Text provided:
--------------------------------

Worker at the US Centers for Disease Control diagnosed with Salmonella may have been infected in the lab
A potential laboratory-acquired infection at the US Centers for Disease Control (CDC) was announced on 31 March, following several similar failures at the agency and other US government research bodies.
The CDC is currently investigating whether one of its workers diagnosed with a Salmonella infection acquired it due at a lab where research is undertaken on common and treatable pathogens. Preliminary lab tests indicate that the researcher was infected with a strain of Salmonella that matches that being worked on in the lab. The worker is well and has returned to work. No other agency staff were exposed or sickened, and there was no release of the bacteria outside the lab, the CDC said.
The employee who fell ill had been trained by experienced microbiologists, completed all required safety training and was following standard protocols to culture the bacterium, according to the agency. The CDC has launched an investigation to determine whether additional safeguards are necessary.

--------------------------------

What needs to be done: Continue the news report about the CDC worker's Salmonella infection from its final sentence.

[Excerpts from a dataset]
--------------------------------

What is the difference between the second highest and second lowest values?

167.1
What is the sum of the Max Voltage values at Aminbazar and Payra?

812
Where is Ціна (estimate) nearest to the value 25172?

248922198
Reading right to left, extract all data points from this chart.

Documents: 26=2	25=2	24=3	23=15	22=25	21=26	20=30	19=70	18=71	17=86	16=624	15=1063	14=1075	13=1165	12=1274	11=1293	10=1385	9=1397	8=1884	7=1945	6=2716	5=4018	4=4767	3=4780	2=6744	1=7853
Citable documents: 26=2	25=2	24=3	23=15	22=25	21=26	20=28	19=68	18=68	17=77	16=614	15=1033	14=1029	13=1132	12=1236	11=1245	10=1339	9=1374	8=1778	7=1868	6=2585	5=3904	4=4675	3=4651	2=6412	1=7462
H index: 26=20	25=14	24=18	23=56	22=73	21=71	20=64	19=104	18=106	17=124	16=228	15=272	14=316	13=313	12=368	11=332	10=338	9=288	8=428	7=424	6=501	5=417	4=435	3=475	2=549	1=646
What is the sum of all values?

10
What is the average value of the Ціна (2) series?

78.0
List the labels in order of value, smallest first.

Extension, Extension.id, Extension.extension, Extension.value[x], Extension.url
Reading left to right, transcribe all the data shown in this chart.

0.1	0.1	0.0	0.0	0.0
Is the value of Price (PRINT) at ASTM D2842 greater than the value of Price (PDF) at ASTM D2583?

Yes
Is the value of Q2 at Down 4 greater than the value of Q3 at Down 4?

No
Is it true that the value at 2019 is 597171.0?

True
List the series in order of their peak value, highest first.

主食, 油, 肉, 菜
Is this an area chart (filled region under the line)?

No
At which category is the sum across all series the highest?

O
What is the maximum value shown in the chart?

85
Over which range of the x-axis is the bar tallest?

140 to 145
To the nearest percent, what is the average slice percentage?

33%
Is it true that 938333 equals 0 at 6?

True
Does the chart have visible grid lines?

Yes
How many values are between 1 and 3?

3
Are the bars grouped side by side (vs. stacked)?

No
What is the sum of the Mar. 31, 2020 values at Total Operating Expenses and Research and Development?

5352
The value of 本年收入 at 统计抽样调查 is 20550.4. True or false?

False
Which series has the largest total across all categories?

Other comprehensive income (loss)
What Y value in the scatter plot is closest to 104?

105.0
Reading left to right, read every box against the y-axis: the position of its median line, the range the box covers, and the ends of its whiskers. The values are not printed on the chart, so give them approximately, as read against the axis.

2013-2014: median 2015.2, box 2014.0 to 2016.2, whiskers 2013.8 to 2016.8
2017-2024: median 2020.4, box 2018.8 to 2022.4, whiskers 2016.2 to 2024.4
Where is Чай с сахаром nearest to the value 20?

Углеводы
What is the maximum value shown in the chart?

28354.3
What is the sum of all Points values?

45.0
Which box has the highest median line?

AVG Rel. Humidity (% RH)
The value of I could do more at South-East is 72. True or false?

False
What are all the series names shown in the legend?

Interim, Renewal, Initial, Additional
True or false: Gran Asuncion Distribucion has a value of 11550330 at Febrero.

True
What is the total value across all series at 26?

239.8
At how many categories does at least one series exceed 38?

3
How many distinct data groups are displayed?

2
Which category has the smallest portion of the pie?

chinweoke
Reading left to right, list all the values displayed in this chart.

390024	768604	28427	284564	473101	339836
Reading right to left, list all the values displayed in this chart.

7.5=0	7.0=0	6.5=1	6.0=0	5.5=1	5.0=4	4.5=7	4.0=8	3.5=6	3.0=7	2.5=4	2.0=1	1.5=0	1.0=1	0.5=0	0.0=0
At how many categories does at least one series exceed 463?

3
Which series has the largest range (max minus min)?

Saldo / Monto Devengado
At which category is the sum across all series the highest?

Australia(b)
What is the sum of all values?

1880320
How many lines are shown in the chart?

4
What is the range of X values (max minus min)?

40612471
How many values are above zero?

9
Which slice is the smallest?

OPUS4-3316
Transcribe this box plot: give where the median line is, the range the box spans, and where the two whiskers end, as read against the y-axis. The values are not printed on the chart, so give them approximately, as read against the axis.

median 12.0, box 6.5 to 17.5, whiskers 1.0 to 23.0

--------------------------------

Exercise output:
Efforts to tighten up lab safety follow a series of mishaps at the CDC. These include more than 70 employees being exposed to live anthrax, cross-contamination of non-pathogenic avian influenza with the highly pathogenic H5N1 strain and the exposure of a CDC technician to live Ebola virus. Issues of poor lab safety have not been confined to the CDC. In May 2015, it was revealed that the US Department of Defense accidentally shipped live anthrax samples to at least 24 labs in 11 states and two foreign countries.